• **TRY IT**
For the listing below, return the line containing "Login Register Password Reset", the line containing "Notice - Terms of Use", and all lines in between, exactly as written and nothing else.

▬▬▬

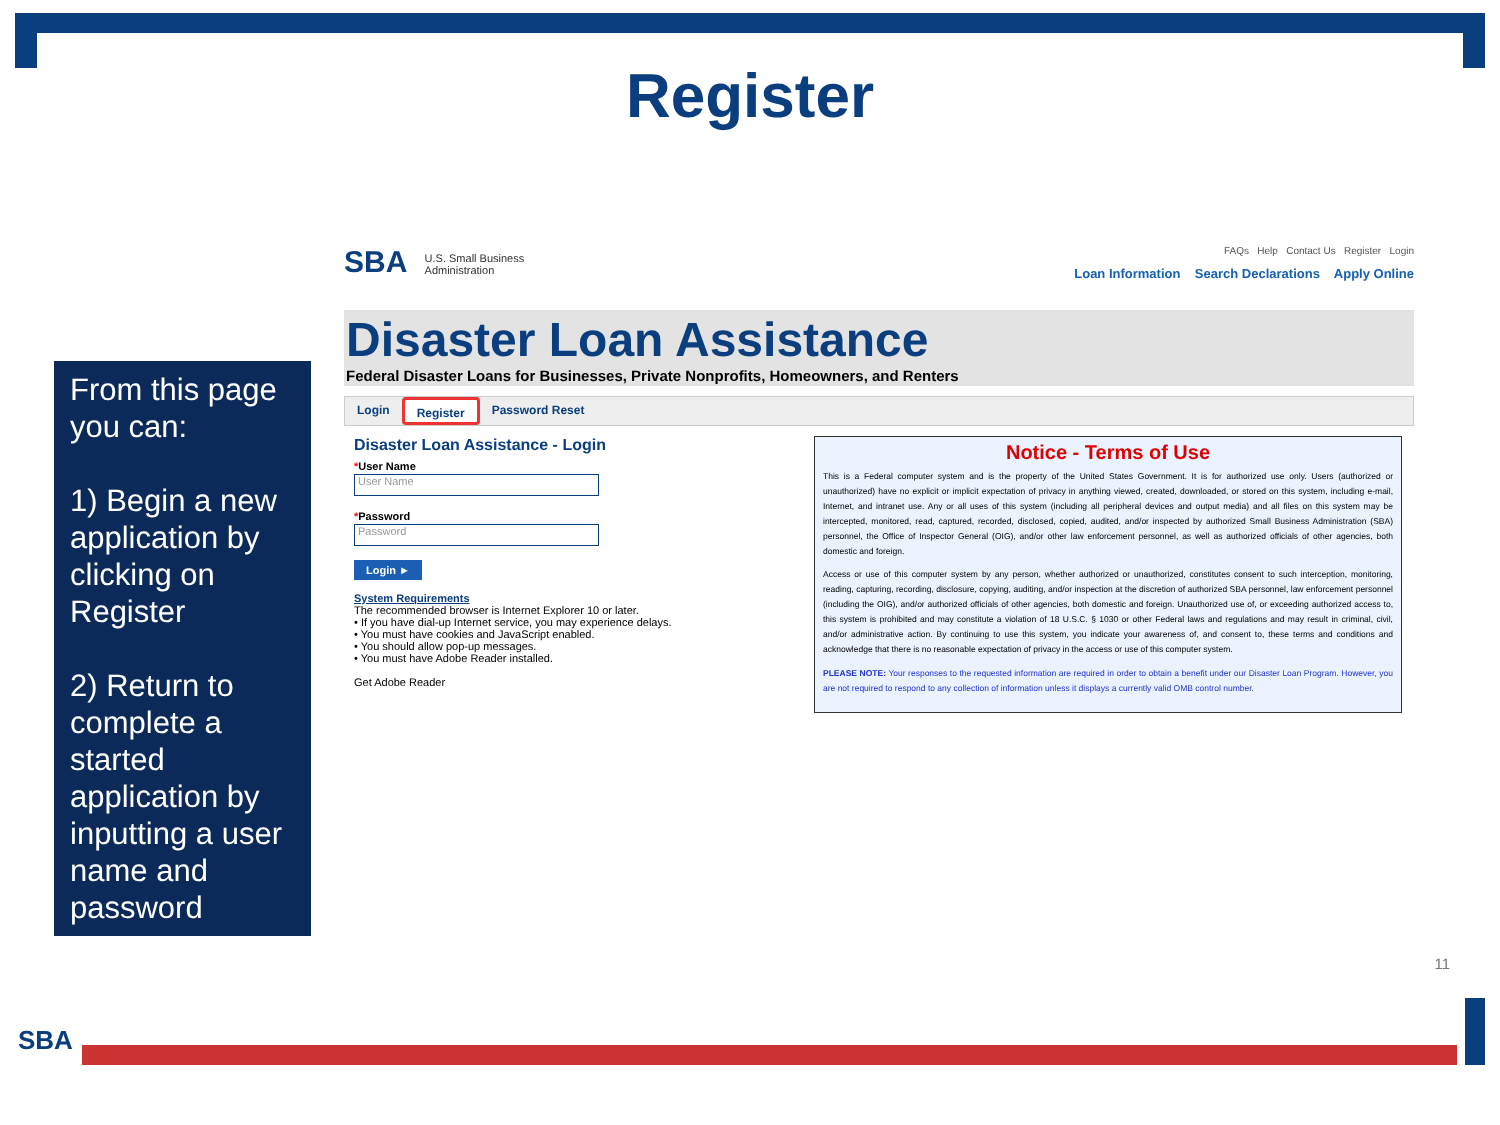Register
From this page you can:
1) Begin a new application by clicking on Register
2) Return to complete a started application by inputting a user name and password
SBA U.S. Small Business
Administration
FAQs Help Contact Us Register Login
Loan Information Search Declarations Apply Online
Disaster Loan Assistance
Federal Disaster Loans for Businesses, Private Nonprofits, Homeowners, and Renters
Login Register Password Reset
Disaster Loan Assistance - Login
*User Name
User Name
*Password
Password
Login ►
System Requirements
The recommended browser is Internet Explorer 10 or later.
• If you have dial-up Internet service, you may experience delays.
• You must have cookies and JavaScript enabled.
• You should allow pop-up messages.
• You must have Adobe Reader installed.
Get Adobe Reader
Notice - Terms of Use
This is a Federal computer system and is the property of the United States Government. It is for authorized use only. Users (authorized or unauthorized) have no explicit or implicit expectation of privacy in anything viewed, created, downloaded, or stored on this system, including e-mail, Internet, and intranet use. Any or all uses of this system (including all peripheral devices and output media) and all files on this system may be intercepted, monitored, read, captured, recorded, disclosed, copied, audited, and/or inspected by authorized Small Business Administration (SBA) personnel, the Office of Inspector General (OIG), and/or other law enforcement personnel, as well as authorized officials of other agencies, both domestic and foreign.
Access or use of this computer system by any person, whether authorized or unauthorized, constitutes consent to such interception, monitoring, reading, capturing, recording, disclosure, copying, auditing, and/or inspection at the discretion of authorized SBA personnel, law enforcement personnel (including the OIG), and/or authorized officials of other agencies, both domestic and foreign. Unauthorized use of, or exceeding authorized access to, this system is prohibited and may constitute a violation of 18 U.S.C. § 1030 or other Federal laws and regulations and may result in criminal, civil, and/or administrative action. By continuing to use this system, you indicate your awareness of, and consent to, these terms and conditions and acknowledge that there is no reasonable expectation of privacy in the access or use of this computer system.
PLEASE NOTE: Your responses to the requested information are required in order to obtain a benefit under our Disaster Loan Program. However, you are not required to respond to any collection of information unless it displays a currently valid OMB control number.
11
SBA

▬▬▬

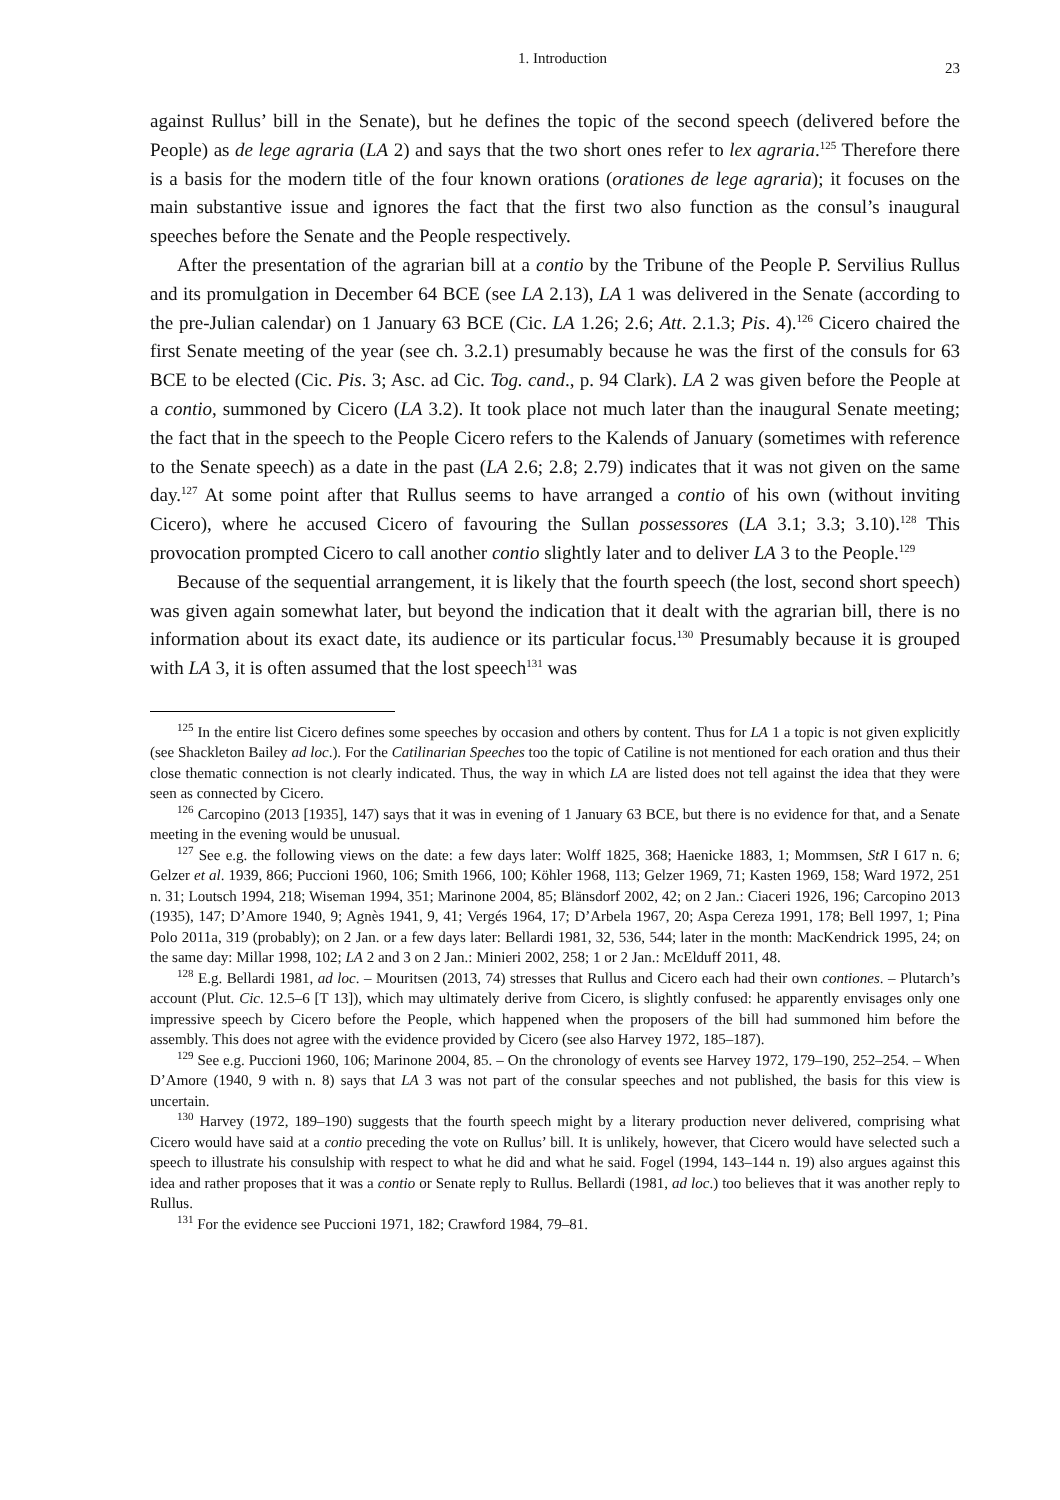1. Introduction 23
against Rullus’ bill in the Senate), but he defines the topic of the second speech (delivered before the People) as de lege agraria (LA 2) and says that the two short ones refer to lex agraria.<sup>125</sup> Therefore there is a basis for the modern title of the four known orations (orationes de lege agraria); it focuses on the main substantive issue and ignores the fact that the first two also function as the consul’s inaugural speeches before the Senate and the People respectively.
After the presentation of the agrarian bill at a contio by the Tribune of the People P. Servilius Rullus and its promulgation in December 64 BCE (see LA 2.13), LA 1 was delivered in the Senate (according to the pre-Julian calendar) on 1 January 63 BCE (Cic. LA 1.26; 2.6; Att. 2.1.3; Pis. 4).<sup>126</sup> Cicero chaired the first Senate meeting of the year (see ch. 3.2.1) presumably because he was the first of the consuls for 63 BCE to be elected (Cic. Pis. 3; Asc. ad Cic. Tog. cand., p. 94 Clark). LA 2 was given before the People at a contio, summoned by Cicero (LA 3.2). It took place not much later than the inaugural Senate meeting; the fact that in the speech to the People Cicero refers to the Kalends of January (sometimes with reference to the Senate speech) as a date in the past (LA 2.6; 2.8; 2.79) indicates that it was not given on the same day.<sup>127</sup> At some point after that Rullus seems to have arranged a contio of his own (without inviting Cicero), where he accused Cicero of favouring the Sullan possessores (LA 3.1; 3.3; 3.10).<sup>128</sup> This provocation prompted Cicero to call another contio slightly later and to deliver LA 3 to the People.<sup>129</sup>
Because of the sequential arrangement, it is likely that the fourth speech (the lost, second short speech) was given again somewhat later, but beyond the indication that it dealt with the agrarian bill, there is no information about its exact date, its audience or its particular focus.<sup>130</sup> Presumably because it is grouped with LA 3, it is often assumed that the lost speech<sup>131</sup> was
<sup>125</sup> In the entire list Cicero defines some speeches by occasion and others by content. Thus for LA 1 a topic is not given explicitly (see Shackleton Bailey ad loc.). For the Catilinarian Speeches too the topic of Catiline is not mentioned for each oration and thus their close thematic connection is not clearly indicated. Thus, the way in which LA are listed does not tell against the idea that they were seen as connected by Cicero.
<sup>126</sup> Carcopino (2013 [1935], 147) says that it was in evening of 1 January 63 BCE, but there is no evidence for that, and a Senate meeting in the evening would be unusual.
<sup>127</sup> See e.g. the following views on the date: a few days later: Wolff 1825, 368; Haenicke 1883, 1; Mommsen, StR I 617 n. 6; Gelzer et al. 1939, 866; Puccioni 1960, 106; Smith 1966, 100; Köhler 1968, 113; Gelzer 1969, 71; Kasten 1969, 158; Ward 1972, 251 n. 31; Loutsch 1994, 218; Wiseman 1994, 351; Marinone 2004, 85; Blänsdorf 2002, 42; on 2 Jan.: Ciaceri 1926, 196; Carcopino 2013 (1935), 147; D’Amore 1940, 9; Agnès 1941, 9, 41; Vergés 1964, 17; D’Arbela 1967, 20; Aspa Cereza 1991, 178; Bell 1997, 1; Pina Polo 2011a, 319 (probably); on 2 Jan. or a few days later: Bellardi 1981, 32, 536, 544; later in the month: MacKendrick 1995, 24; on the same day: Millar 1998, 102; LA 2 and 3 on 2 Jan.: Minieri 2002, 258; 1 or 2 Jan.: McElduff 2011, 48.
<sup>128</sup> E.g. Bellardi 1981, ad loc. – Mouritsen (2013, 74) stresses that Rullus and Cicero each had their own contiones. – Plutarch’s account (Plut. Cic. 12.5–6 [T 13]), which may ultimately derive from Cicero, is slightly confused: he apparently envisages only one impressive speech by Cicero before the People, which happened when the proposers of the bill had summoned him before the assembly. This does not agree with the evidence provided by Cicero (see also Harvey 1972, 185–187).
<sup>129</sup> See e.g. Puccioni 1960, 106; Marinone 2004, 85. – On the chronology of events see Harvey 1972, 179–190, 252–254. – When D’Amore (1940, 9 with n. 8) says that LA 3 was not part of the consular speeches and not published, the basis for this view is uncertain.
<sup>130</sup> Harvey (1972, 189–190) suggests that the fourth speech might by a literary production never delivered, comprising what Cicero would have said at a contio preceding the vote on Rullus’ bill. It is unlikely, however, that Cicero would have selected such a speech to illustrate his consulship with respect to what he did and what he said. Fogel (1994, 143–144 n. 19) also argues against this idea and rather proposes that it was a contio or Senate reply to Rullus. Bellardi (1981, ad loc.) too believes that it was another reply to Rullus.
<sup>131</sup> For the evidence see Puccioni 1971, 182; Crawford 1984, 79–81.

▬▬▬

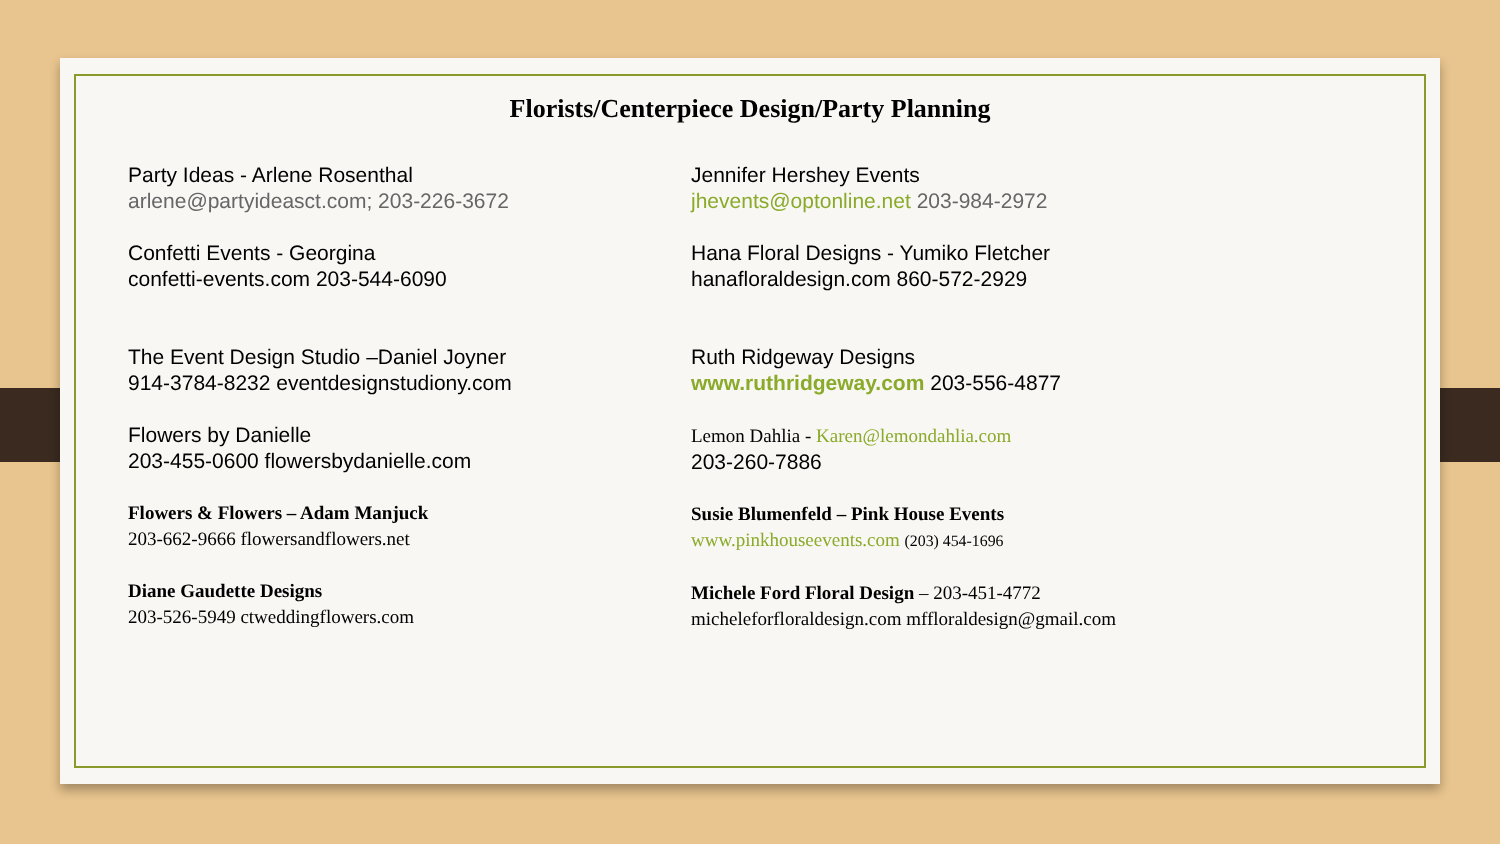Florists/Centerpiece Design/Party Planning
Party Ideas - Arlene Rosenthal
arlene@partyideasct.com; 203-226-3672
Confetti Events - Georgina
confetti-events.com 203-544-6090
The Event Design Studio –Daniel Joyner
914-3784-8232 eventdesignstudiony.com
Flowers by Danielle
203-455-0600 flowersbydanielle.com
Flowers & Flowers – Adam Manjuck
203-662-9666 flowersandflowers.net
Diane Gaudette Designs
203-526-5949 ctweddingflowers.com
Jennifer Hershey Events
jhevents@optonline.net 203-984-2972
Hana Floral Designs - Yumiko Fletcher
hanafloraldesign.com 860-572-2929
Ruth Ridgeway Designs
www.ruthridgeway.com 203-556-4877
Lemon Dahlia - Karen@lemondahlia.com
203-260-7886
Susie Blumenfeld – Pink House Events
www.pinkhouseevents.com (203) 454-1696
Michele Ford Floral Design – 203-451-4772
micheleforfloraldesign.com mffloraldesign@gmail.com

▬▬▬

• **EXERCISE ANSWER**
Login Register Password Reset
Disaster Loan Assistance - Login
*User Name
User Name
*Password
Password
Login ►
System Requirements
The recommended browser is Internet Explorer 10 or later.
• If you have dial-up Internet service, you may experience delays.
• You must have cookies and JavaScript enabled.
• You should allow pop-up messages.
• You must have Adobe Reader installed.
Get Adobe Reader
Notice - Terms of Use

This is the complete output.